#### THE DATA:
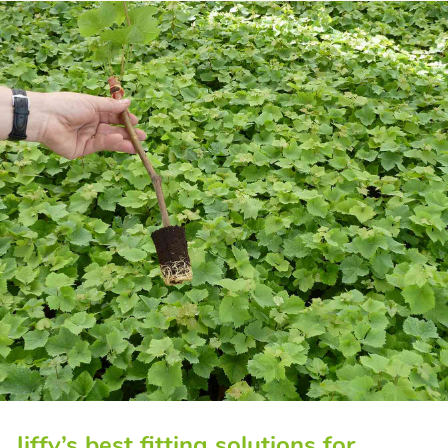
Jiffy’s best fitting solutions for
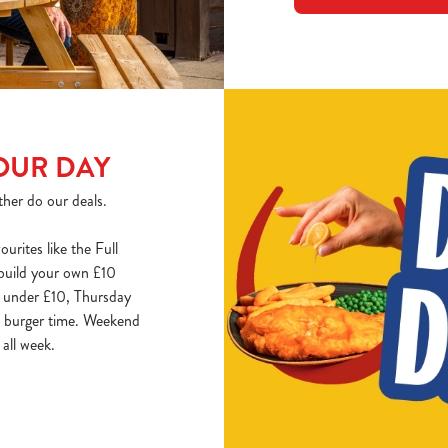
OUR DAY
ther do our deals.
ourites like the Full
 build your own £10
k under £10, Thursday
is burger time. Weekend
all week.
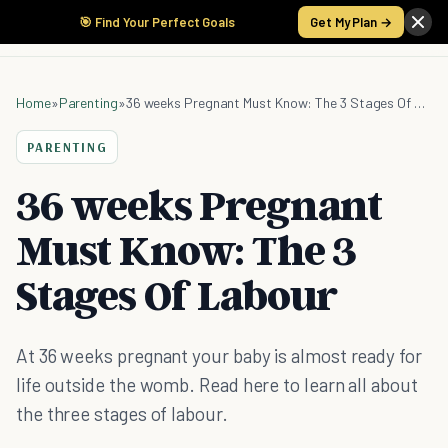
🎯 Find Your Perfect Goals
Get My Plan →
Home
»
Parenting
»
36 weeks Pregnant Must Know: The 3 Stages Of Labour
PARENTING
36 weeks Pregnant
Must Know: The 3
Stages Of Labour
At 36 weeks pregnant your baby is almost ready for
life outside the womb. Read here to learn all about
the three stages of labour.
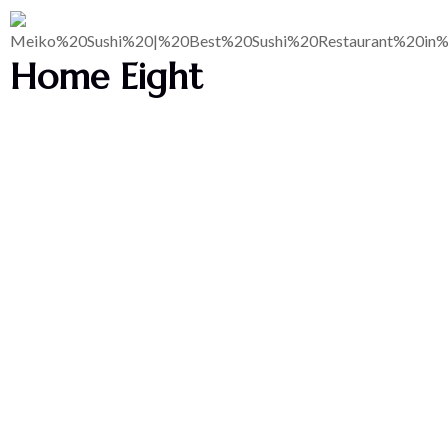
Home Eight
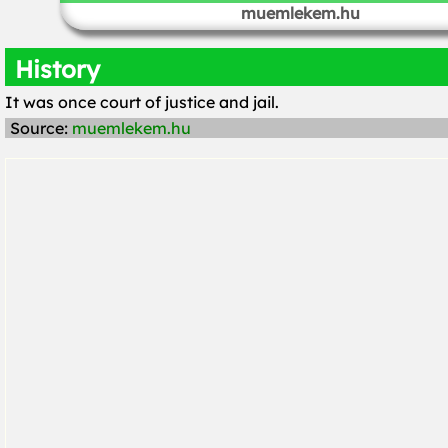
muemlekem.hu
History
It was once court of justice and jail.
Source:
muemlekem.hu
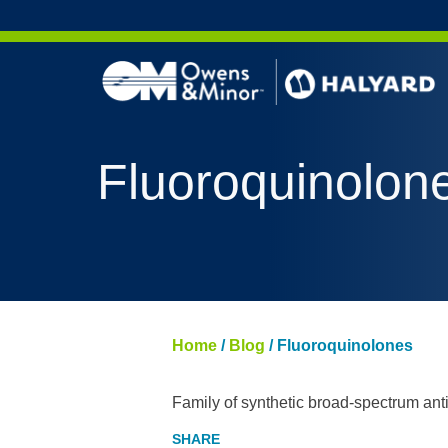
Skip to content
Fluoroquinolon
Home
/
Blog
/
Fluoroquinolones
Family of synthetic broad-spectrum antib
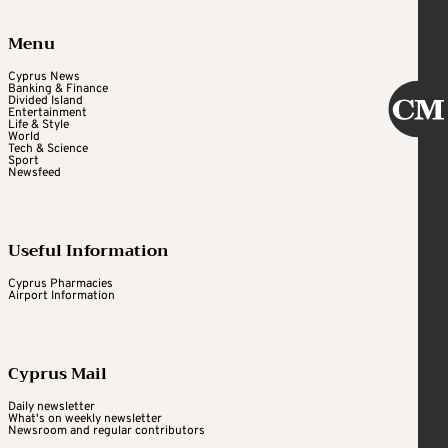
Menu
Cyprus News
Banking & Finance
Divided Island
Entertainment
Life & Style
World
Tech & Science
Sport
Newsfeed
Useful Information
Cyprus Pharmacies
Airport Information
Cyprus Mail
Daily newsletter
What's on weekly newsletter
Newsroom and regular contributors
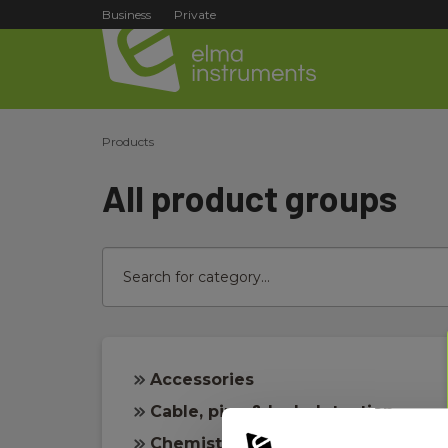
Business
Private
Products
All product groups
Accessories
Cable, pipe & leak detection
Chemistry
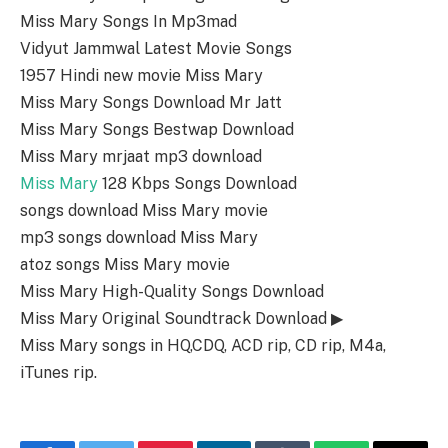
Miss Mary Songs In Mp3mad
Vidyut Jammwal Latest Movie Songs
1957 Hindi new movie Miss Mary
Miss Mary Songs Download Mr Jatt
Miss Mary Songs Bestwap Download
Miss Mary mrjaat mp3 download
Miss Mary
128 Kbps Songs Download
songs download Miss Mary movie
mp3 songs download Miss Mary
atoz songs Miss Mary movie
Miss Mary High-Quality Songs Download
Miss Mary Original Soundtrack Download ▶
Miss Mary songs in HQ,CDQ, ACD rip, CD rip, M4a,
iTunes rip.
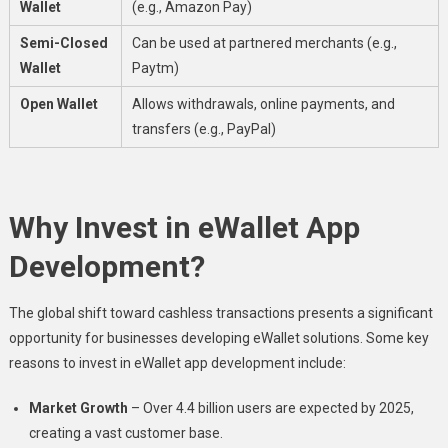
Wallet
(e.g., Amazon Pay)
Semi-Closed
Can be used at partnered merchants (e.g.,
Wallet
Paytm)
Open Wallet
Allows withdrawals, online payments, and
transfers (e.g., PayPal)
Why Invest in eWallet App
Development?
The global shift toward cashless transactions presents a significant
opportunity for businesses developing eWallet solutions. Some key
reasons to invest in eWallet app development include:
Market Growth
– Over 4.4 billion users are expected by 2025,
creating a vast customer base.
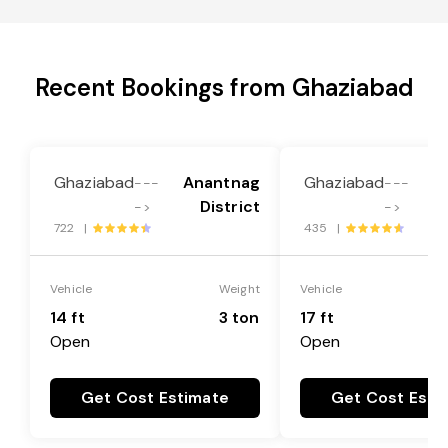
Recent Bookings from Ghaziabad
Ghaziabad
Anantnag
Ghaziabad
A
---
---
District
->
->
722 |
435 |
Vehicle
Weight
Vehicle
14 ft
3 ton
17 ft
Open
Open
Get Cost Estimate
Get Cost Esti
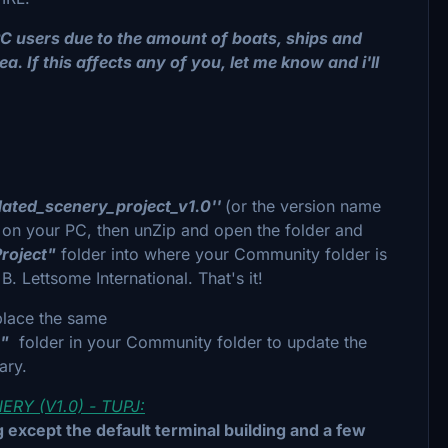
C users due to the amount of boats, ships and
a. If this affects any of you, let me know and i'll
dated_scenery_project_v1.0''
(or the version name
 on your PC, then unZip and open the folder and
roject"
folder into where your Community folder is
. Lettsome International. That's it!
place the same
t"
folder in your Community folder to update the
sary.
Y (V1.0) - TUPJ:
 except the default terminal building and a few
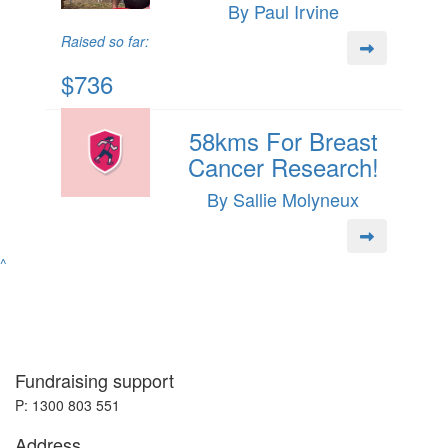
By Paul Irvine
Raised so far:
$736
58kms For Breast
Cancer Research!
By Sallie Molyneux
^
Fundraising support
P: 1300 803 551
Address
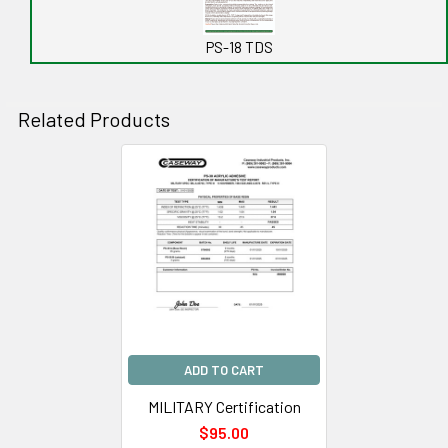
PS-18 TDS
Related Products
Related
Products
ADD TO CART
MILITARY Certification
$95.00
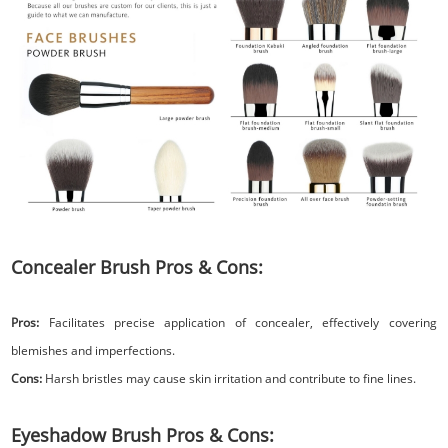
Concealer Brush Pros & Cons:
Pros:
Facilitates precise application of concealer, effectively covering
blemishes and imperfections.
Cons:
Harsh bristles may cause skin irritation and contribute to fine lines.
Eyeshadow Brush Pros & Cons:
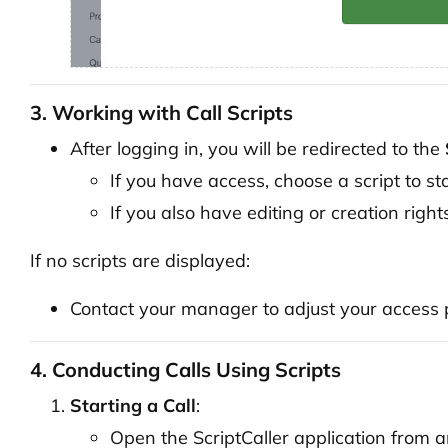
3. Working with Call Scripts
After logging in, you will be redirected to the
If you have access, choose a script to st
If you also have editing or creation right
If no scripts are displayed:
Contact your manager to adjust your access p
4. Conducting Calls Using Scripts
Starting a Call
:
Open the ScriptCaller application from an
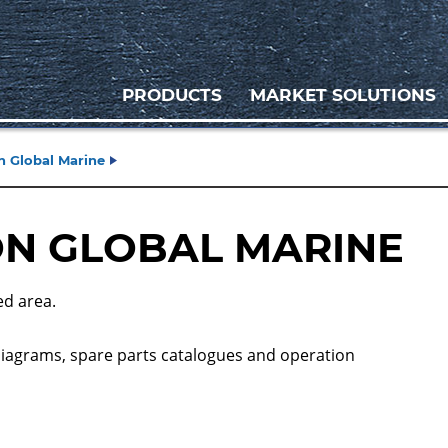
PRODUCTS
MARKET SOLUTIONS
 Global Marine
N GLOBAL MARINE
ed area.
diagrams, spare parts catalogues and operation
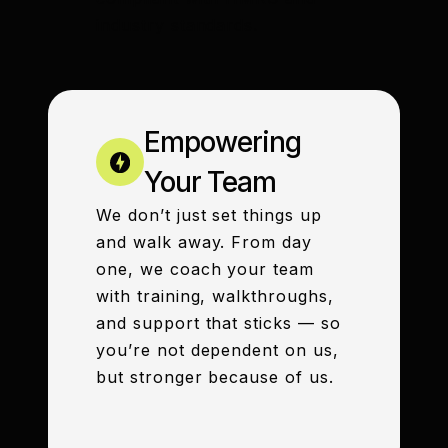
industry standards.
Empowering
Your Team
We don’t just set things up
and walk away. From day
one, we coach your team
with training, walkthroughs,
and support that sticks — so
you’re not dependent on us,
but stronger because of us.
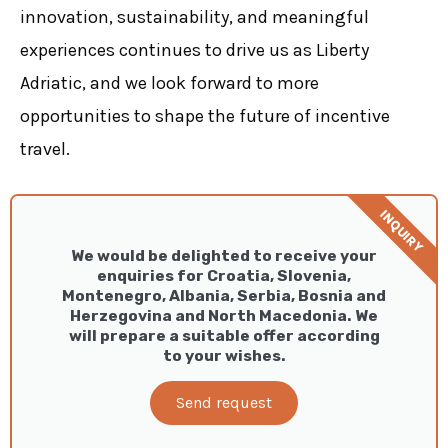
innovation, sustainability, and meaningful
experiences continues to drive us as Liberty
Adriatic, and we look forward to more
opportunities to shape the future of incentive
travel.
INQUIRY
We would be delighted to receive your
enquiries for Croatia, Slovenia,
Montenegro, Albania, Serbia, Bosnia and
Herzegovina and North Macedonia. We
will prepare a suitable offer according
to your wishes.
Send request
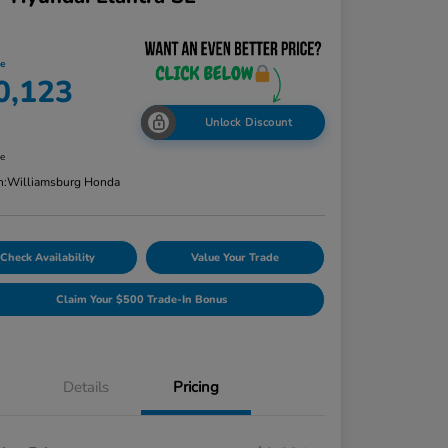
ce
0,123
Unlock Discount
re
n:
Williamsburg Honda
Check Availability
Value Your Trade
Claim Your $500 Trade-In Bonus
Details
Pricing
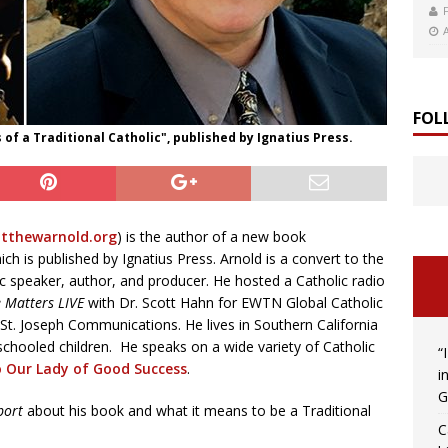
FOL
of a Traditional Catholic", published by Ignatius Press.
thewarnold.org
) is the author of a new book
ich is published by Ignatius Press. Arnold is a convert to the
ic speaker, author, and producer. He hosted a Catholic radio
e Matters LIVE
with Dr. Scott Hahn for EWTN Global Catholic
 St. Joseph Communications. He lives in Southern California
chooled children. He speaks on a wide variety of Catholic
“
o Our Lady of Good Success
.
i
G
port
about his book and what it means to be a Traditional
C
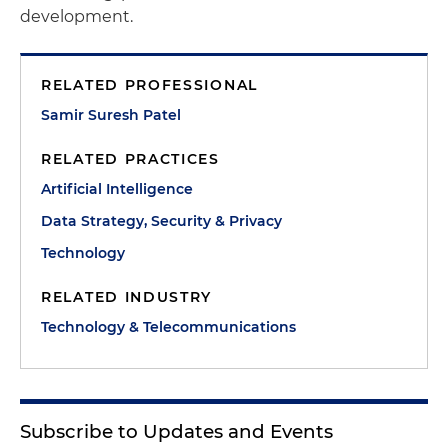
development.
RELATED PROFESSIONAL
Samir Suresh Patel
RELATED PRACTICES
Artificial Intelligence
Data Strategy, Security & Privacy
Technology
RELATED INDUSTRY
Technology & Telecommunications
Subscribe to Updates and Events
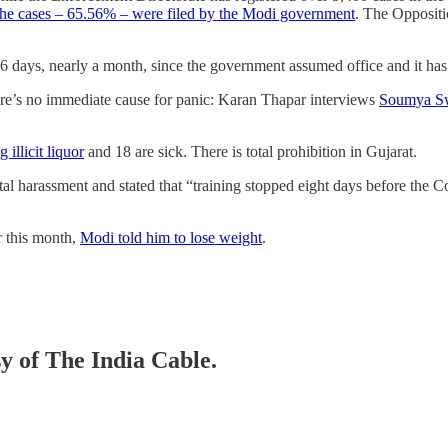
the cases – 65.56% – were filed by the Modi government
. The Oppositio
6 days, nearly a month, since the government assumed office and it has
e’s no immediate cause for panic: Karan Thapar interviews
Soumya Swa
 illicit liquor
and 18 are sick. There is total prohibition in Gujarat.
tal harassment and stated that “training stopped eight days before th
er this month,
Modi told him to lose weight
.
sy of The India Cable.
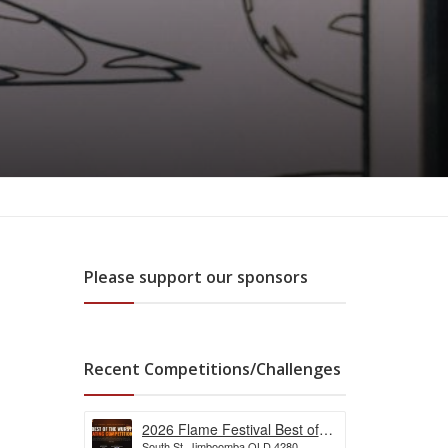
Please support our sponsors
Recent Competitions/Challenges
2026 Flame Festival Best of
South St, Jimboomba QLD 4280,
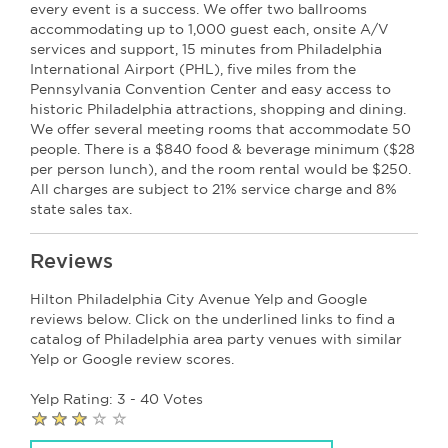
every event is a success. We offer two ballrooms
accommodating up to 1,000 guest each, onsite A/V
services and support, 15 minutes from Philadelphia
International Airport (PHL), five miles from the
Pennsylvania Convention Center and easy access to
historic Philadelphia attractions, shopping and dining.
We offer several meeting rooms that accommodate 50
people. There is a $840 food & beverage minimum ($28
per person lunch), and the room rental would be $250.
All charges are subject to 21% service charge and 8%
state sales tax.
Reviews
Hilton Philadelphia City Avenue Yelp and Google
reviews below. Click on the underlined links to find a
catalog of Philadelphia area party venues with similar
Yelp or Google review scores.
Yelp Rating: 3 - 40 Votes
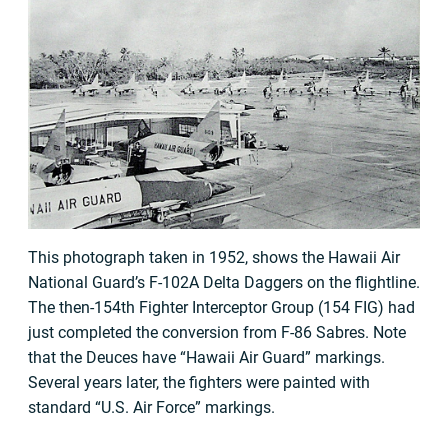
This photograph taken in 1952, shows the Hawaii Air
National Guard’s F-102A Delta Daggers on the flightline.
The then-154th Fighter Interceptor Group (154 FIG) had
just completed the conversion from F-86 Sabres. Note
that the Deuces have “Hawaii Air Guard” markings.
Several years later, the fighters were painted with
standard “U.S. Air Force” markings.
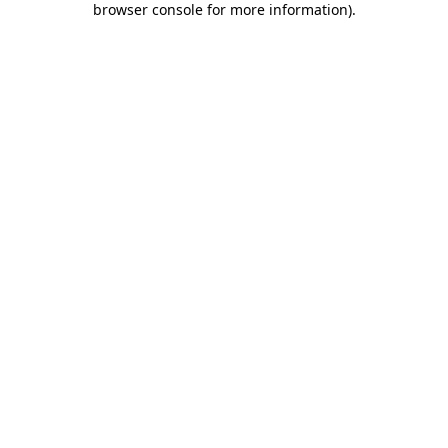
browser console for more information)
.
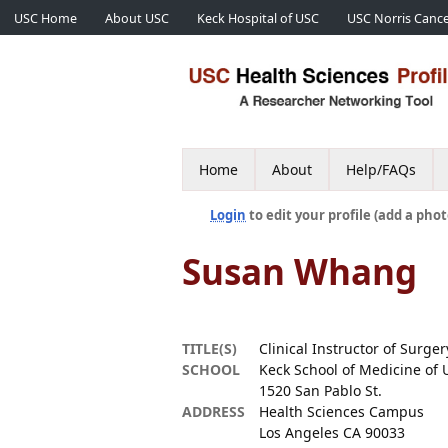
USC Home
About USC
Keck Hospital of USC
USC Norris Cance
Home
About
Help/FAQs
Login
to edit your profile (add a phot
Susan Whang
TITLE(S)
Clinical Instructor of Surger
SCHOOL
Keck School of Medicine of 
1520 San Pablo St.
ADDRESS
Health Sciences Campus
Los Angeles CA 90033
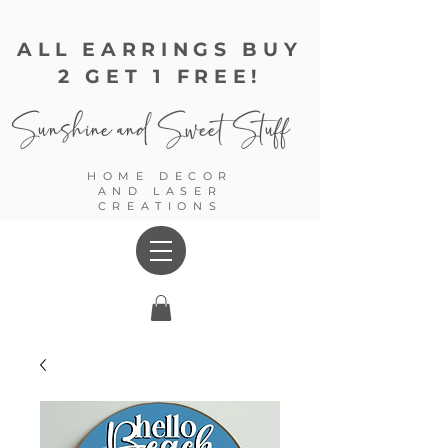
ALL EARRINGS BUY
2 GET 1 FREE!
Sunshine and
Sweet Stuff
HOME DECOR
AND LASER
CREATIONS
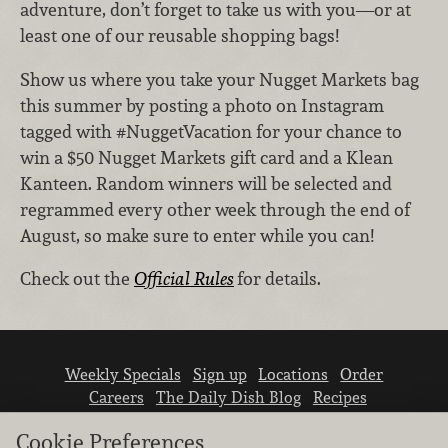
adventure, don’t forget to take us with you—or at
least one of our reusable shopping bags!
Show us where you take your Nugget Markets bag
this summer by posting a photo on Instagram
tagged with #NuggetVacation for your chance to
win a $50 Nugget Markets gift card and a Klean
Kanteen. Random winners will be selected and
regrammed every other week through the end of
August, so make sure to enter while you can!
Check out the
Official Rules
for details.
Weekly Specials
Sign up
Locations
Order
Careers
The Daily Dish Blog
Recipes
Vendor info
Newsroom
Contact us
Cookie Preferences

#### INSTRUCTIONS TO FOLLOW:
Please write out the listing from its first line through the line with "iTunes rip.", swapping "burger" for "pizza" and keeping everything else the same. Leave the pictures out.

#### WRITTEN ANSWER:
Jiffy’s best fitting solutions for
OUR DAY
ther do our deals.
ourites like the Full
 build your own £10
k under £10, Thursday
is pizza time. Weekend
all week.
🎯 Find Your Perfect Goals
Get My Plan →
Home
»
Parenting
»
36 weeks Pregnant Must Know: The 3 Stages Of Labour
PARENTING
36 weeks Pregnant
Must Know: The 3
Stages Of Labour
At 36 weeks pregnant your baby is almost ready for
life outside the womb. Read here to learn all about
the three stages of labour.
Home Eight
muemlekem.hu
History
It was once court of justice and jail.
Source:
muemlekem.hu
Skip to content
Fluoroquinolon
Home
/
Blog
/
Fluoroquinolones
Family of synthetic broad-spectrum antib
Menu
Cyprus News
Banking & Finance
Divided Island
Entertainment
Life & Style
World
Tech & Science
Sport
Newsfeed
Useful Information
Cyprus Pharmacies
Airport Information
Cyprus Mail
Daily newsletter
What's on weekly newsletter
Newsroom and regular contributors
Business
Private
Products
All product groups
Accessories
Cable, pipe & leak detection
Chemistry
Miss Mary Songs In Mp3mad
Vidyut Jammwal Latest Movie Songs
1957 Hindi new movie Miss Mary
Miss Mary Songs Download Mr Jatt
Miss Mary Songs Bestwap Download
Miss Mary mrjaat mp3 download
Miss Mary
128 Kbps Songs Download
songs download Miss Mary movie
mp3 songs download Miss Mary
atoz songs Miss Mary movie
Miss Mary High-Quality Songs Download
Miss Mary Original Soundtrack Download ▶
Miss Mary songs in HQ,CDQ, ACD rip, CD rip, M4a,
iTunes rip.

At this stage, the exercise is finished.